→ **Texto fornecido**:
....
Uma espécie de Espanha, País traumático para nós, mas inviável de tanta inveja sofrermos.
Imaginem um Portugal onde se ouvisse o mais possível de tudo o que fosse produto nacional.
Onde se consumisse em todos os formatos, todo o tipo de musica de todas as áreas...
Acreditam nisso????

Portugal só é um País de vez em quando, porque tem comportamentos bizarros que se assemelham a grupos de nómadas à procura de um sítio para acampar.

Por isso estou orgulhoso de fazer parte de um grupo de pessoas inconformadas, que tentam inverter a situação, criando um processo lento de mudança que só daqui a muitos anos terá resultados efectivos.
Acredito que os novos projectos terão nessa altura visibilidade e...
Portugal valerá a pena.

João Gil

19.6.06

David Ferreira reage a "Música sem lei"

Registo que “não são os músicos (…) que pagam a rádio. Nem tão pouco as editoras, como sabemos. Se a telefonia não tiver audiência, não vende publicidade”. Os músicos e as editoras, é um facto, “apenas” produzem a música que atrai a publicidade. Se as rádios (e o Bruno pode dizer já isto aos seus patrões) entendem que não precisam do que os músicos e as editoras “apenas” produzem, cá estarei para ouvir a interessante programação que são capazes de fazer e para ver as grandes audiências e as enormes receitas de publicidade que assim vão conseguir.

David Ferreira – Administrador da EMI Music Portugal

7.6.06

Música sem lei

De fora da Lei

Longe de duvidar das boas intenções da Lei 7/2006 e relembrando que sempre defendi uma quota mínima de cerca de 20%, mas uma quota natural, de bom senso, vou até falar mais do que este diploma não vai trazer, na perspectiva, naturalmente, de quem gosta de uma boa dose de música portuguesa e está do lado de cá da telefonia.
Já na crónica “Confederação de Almas”, publicada aqui no Canal, de 13 de Março falei de alguns aspectos, na secção “Rádio Arapuca”, avançado algumas ideias do então projecto-lei e alertando para uma série de efeitos secundários que traz e, infelizmente, se confirmam.
A Lei é bem intencionada, tem como propósito defender a música portuguesa. Mais para proteger e continuar a divulgar, para não dizer “só”, os músicos ditos main stream , ou seja, os artistas mais comerciais, não os outros, porque a Lei não obriga – nem poderia obrigar - a rádio a passar esta ou aquela banda ou cantor.
....
→ **Dados extraídos**:
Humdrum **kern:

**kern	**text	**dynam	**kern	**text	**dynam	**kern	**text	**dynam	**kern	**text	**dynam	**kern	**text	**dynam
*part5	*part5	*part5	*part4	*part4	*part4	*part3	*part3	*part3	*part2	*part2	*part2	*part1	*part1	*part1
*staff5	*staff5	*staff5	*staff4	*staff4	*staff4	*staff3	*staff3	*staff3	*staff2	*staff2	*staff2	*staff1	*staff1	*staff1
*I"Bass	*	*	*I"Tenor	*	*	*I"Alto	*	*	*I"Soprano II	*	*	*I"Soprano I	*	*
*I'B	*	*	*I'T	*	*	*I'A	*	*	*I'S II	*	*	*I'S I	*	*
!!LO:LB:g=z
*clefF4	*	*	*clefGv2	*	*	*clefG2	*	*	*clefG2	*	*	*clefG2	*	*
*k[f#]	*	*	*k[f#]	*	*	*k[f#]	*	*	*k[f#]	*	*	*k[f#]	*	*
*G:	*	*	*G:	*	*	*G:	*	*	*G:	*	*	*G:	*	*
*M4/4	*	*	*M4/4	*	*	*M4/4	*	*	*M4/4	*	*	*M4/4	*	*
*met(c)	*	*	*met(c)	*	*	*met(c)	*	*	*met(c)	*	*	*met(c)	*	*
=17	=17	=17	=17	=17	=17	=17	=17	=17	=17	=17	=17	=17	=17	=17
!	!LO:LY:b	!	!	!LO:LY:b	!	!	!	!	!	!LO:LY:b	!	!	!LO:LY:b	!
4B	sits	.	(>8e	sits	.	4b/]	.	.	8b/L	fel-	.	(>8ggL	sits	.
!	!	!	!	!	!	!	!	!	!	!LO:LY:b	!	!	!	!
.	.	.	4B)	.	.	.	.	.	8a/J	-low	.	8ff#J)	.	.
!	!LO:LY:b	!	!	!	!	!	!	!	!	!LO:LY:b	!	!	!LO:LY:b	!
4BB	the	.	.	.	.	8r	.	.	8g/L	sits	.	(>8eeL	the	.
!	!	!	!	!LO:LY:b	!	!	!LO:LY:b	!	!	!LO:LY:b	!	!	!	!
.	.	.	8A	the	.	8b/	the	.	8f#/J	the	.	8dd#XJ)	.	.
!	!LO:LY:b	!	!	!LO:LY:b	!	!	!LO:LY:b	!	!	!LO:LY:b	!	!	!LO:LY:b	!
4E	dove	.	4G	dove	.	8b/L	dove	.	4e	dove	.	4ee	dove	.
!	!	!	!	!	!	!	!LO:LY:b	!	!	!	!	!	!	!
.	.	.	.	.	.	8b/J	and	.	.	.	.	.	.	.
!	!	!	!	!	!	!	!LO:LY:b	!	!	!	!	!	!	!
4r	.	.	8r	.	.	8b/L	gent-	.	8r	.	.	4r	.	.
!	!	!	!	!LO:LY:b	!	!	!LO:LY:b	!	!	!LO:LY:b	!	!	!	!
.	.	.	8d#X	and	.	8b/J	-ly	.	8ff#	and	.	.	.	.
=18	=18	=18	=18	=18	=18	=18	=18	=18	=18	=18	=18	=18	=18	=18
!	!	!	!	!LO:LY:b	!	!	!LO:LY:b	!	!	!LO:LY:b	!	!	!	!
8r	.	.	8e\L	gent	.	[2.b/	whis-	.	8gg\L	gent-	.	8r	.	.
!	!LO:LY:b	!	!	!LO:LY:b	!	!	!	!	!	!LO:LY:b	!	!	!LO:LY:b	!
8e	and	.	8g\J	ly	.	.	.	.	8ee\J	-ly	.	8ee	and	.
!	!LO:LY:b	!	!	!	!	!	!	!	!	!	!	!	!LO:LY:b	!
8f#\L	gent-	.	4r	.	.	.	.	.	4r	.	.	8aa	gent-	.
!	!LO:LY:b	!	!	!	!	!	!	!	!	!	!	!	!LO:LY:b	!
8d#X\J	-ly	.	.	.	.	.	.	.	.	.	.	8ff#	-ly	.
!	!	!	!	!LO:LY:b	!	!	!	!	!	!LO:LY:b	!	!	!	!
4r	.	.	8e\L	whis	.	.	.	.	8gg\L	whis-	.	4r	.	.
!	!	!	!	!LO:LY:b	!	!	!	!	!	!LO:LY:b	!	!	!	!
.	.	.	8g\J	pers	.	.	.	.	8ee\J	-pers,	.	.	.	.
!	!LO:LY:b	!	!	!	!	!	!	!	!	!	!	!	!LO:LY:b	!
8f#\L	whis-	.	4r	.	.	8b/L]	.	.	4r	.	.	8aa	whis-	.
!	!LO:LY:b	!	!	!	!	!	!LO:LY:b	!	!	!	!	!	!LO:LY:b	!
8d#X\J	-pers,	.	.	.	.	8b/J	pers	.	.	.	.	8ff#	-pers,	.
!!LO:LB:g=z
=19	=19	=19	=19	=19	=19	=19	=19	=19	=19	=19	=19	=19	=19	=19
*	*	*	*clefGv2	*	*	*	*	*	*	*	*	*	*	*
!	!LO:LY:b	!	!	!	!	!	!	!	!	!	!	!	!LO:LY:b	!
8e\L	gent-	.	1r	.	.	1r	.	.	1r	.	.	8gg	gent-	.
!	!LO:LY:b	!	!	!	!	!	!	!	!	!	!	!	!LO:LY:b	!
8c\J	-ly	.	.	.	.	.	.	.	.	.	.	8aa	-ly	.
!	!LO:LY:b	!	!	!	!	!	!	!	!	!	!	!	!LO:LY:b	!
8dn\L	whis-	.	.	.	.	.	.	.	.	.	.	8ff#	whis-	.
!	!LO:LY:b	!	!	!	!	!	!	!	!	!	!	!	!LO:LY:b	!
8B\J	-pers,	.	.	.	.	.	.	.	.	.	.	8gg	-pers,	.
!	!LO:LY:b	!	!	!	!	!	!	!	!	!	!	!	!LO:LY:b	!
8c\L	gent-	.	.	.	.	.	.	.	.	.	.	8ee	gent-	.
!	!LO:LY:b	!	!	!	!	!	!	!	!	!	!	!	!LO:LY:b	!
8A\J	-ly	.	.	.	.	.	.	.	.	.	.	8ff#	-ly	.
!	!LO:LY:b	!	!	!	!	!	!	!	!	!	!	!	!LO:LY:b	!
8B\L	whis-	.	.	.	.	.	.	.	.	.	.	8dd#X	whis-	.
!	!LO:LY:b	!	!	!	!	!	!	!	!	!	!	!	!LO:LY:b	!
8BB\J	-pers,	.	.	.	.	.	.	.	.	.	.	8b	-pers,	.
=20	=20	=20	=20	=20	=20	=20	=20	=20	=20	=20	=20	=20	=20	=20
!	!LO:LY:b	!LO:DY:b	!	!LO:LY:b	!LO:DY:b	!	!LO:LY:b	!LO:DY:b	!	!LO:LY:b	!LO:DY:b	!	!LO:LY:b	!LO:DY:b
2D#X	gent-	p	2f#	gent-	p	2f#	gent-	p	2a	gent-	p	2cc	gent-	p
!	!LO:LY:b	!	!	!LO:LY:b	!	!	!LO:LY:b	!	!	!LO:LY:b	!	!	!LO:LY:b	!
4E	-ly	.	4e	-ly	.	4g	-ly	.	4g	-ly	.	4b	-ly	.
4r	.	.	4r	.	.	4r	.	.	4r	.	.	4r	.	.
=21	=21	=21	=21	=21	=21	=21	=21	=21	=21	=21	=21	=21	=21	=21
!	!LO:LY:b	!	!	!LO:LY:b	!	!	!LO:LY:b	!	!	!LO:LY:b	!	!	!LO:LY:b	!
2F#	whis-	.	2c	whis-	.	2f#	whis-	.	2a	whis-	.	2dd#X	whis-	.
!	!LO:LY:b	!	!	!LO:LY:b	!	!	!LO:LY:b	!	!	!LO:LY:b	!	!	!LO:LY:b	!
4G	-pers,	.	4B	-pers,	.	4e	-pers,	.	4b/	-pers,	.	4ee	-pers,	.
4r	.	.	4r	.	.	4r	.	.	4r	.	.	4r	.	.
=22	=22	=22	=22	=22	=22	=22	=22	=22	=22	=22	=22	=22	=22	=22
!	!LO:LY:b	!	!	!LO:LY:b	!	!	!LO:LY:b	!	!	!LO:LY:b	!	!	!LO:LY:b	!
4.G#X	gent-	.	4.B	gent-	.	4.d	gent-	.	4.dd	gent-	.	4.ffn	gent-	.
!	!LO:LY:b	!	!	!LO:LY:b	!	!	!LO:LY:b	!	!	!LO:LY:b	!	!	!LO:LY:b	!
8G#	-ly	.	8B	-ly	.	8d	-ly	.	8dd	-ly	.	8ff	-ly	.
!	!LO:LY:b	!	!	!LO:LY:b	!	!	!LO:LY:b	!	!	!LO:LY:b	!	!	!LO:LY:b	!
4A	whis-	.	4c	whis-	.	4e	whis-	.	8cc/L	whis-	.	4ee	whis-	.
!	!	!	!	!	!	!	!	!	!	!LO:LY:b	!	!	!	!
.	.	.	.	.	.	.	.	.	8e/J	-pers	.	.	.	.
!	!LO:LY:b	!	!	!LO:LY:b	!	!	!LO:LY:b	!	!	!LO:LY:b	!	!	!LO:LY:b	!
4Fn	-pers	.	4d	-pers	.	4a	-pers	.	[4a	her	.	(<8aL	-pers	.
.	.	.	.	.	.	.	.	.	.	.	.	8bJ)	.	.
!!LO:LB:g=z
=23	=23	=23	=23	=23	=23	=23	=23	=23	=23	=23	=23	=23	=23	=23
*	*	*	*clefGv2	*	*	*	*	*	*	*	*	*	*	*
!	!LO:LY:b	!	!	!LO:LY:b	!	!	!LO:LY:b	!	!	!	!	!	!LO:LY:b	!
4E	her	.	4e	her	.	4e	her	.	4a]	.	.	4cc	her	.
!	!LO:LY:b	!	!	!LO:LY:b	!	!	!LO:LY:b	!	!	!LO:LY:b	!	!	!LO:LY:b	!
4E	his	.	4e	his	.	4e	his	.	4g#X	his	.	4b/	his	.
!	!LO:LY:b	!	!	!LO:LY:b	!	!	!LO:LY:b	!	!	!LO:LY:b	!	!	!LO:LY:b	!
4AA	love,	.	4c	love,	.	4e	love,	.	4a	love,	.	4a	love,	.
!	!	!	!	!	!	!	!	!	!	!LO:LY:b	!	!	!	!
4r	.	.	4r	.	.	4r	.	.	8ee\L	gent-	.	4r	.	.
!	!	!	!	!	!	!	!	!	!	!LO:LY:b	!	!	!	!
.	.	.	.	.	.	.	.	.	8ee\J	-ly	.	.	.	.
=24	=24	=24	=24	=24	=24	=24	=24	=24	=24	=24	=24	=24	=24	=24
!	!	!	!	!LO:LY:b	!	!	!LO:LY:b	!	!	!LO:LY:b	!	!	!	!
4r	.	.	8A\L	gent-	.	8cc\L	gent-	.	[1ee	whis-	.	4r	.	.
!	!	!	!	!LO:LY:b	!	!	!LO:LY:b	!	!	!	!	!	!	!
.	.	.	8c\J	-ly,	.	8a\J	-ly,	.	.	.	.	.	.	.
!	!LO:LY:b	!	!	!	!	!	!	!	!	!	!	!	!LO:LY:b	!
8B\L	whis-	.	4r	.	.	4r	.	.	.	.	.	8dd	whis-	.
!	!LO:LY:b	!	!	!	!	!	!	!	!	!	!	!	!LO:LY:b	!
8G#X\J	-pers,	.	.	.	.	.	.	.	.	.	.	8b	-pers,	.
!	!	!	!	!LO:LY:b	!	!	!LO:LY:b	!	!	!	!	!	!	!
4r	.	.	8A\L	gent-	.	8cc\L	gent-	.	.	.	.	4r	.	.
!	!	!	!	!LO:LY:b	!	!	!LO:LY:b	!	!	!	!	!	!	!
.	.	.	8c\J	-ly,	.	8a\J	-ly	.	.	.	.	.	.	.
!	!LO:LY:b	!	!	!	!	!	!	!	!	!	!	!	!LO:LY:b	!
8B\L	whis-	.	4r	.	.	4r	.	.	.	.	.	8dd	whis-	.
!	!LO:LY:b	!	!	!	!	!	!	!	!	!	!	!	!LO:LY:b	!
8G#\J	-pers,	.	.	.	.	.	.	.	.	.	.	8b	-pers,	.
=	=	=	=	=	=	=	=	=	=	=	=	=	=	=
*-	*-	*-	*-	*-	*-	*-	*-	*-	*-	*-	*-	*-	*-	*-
....
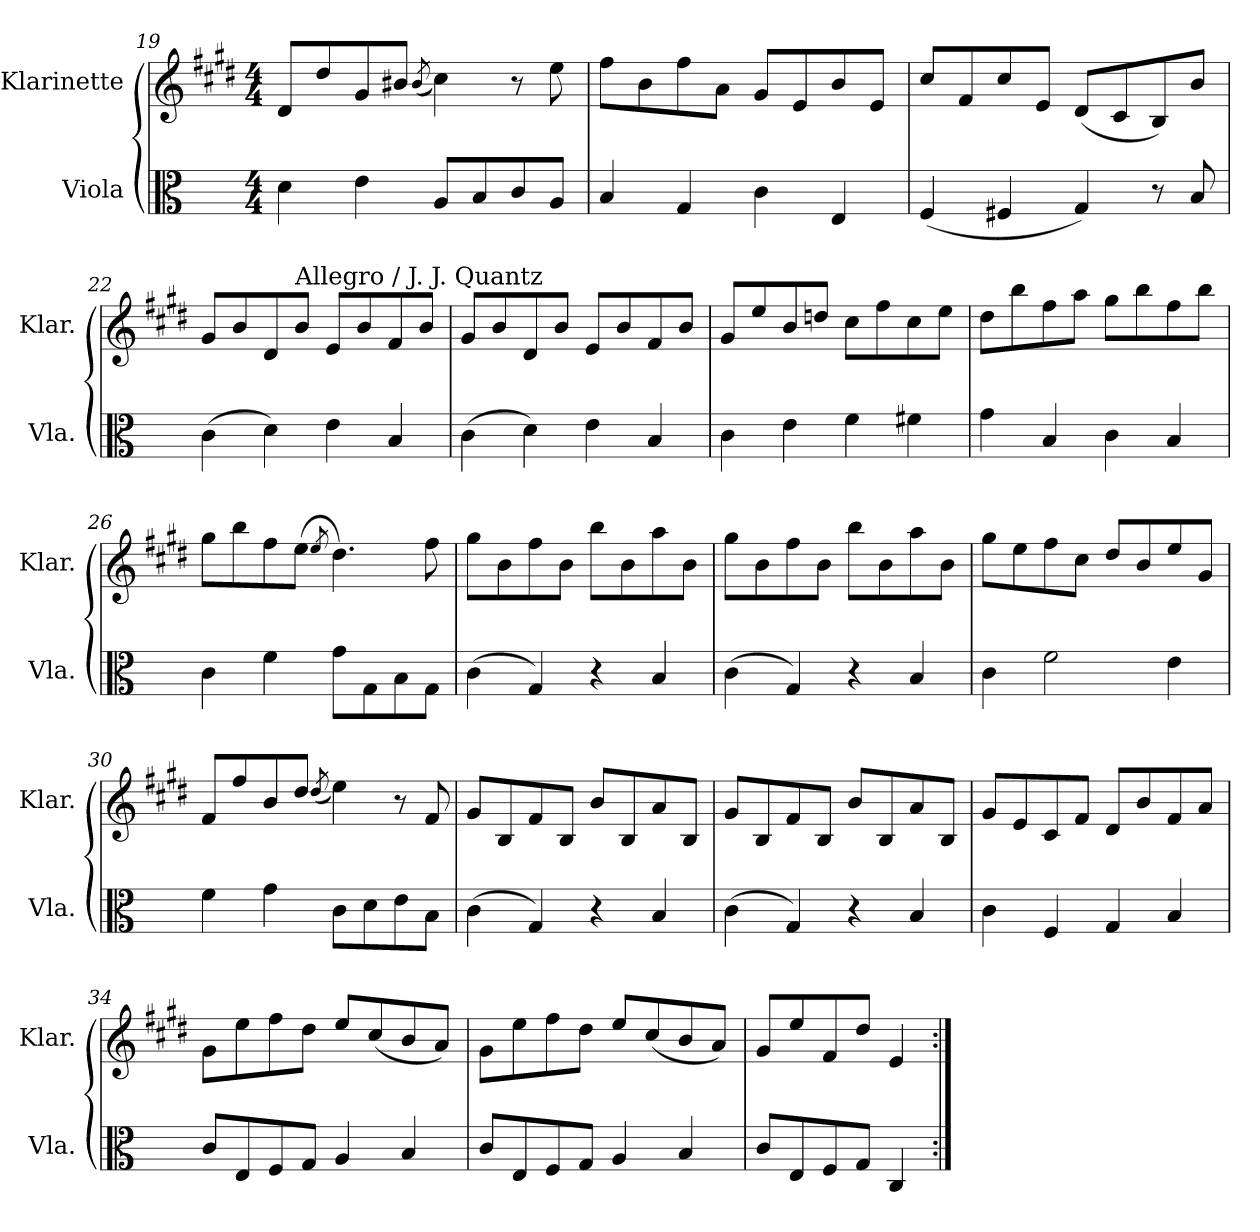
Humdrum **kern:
....
→ **Instrução dada 1**: Resuma em duas frases o texto sobre música portuguesa e rádio.
→ **Instrução dada 2**: Imprima o trecho do texto sobre música portuguesa e rádio que começa em "Já na crónica" e termina em "banda ou cantor.".

→ **Resposta 1**: João Gil imagina um Portugal onde se ouvisse o mais possível de produto nacional e diz-se orgulhoso de fazer parte de um grupo de inconformados que tenta inverter a situação, num processo lento que só daqui a muitos anos terá resultados. Em seguida, David Ferreira lembra que músicos e editoras produzem a música que atrai a publicidade das rádios, e o início de "Música sem lei" reconhece as boas intenções da Lei 7/2006, mas afirma que ela protege sobretudo os artistas mais comerciais, porque não obriga a rádio a passar esta ou aquela banda ou cantor.

→ **Resposta 2**:
Já na crónica “Confederação de Almas”, publicada aqui no Canal, de 13 de Março falei de alguns aspectos, na secção “Rádio Arapuca”, avançado algumas ideias do então projecto-lei e alertando para uma série de efeitos secundários que traz e, infelizmente, se confirmam.
A Lei é bem intencionada, tem como propósito defender a música portuguesa. Mais para proteger e continuar a divulgar, para não dizer “só”, os músicos ditos main stream , ou seja, os artistas mais comerciais, não os outros, porque a Lei não obriga – nem poderia obrigar - a rádio a passar esta ou aquela banda ou cantor.